(Task description):
Report how many lines in the data below hold the string "không". Nothing else should appear in the answer.
-------------------------
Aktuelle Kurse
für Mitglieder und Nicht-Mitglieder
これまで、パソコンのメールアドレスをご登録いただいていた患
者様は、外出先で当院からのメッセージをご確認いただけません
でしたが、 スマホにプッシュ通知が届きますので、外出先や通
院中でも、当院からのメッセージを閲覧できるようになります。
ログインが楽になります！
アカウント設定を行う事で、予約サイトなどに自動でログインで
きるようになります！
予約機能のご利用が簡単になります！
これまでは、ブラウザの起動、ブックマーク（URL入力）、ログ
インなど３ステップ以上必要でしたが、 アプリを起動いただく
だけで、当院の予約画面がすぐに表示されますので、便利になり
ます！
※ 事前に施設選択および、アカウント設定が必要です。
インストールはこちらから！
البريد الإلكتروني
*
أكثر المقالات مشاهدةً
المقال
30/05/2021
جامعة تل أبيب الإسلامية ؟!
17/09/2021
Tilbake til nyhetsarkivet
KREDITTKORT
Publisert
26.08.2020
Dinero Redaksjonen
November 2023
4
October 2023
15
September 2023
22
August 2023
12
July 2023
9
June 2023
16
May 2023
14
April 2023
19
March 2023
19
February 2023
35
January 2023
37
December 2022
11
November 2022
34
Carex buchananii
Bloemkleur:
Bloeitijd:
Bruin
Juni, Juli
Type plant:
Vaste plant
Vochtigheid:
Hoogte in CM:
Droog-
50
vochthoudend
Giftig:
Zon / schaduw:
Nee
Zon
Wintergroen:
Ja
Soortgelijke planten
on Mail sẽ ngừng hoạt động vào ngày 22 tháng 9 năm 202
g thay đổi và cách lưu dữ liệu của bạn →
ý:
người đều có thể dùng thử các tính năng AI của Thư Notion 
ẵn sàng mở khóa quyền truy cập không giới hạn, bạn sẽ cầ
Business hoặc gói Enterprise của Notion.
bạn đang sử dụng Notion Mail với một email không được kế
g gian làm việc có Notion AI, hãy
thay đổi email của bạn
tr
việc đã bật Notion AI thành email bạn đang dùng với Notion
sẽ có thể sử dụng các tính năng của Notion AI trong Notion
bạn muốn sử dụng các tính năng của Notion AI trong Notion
-------------------------
(Exercise solution):
2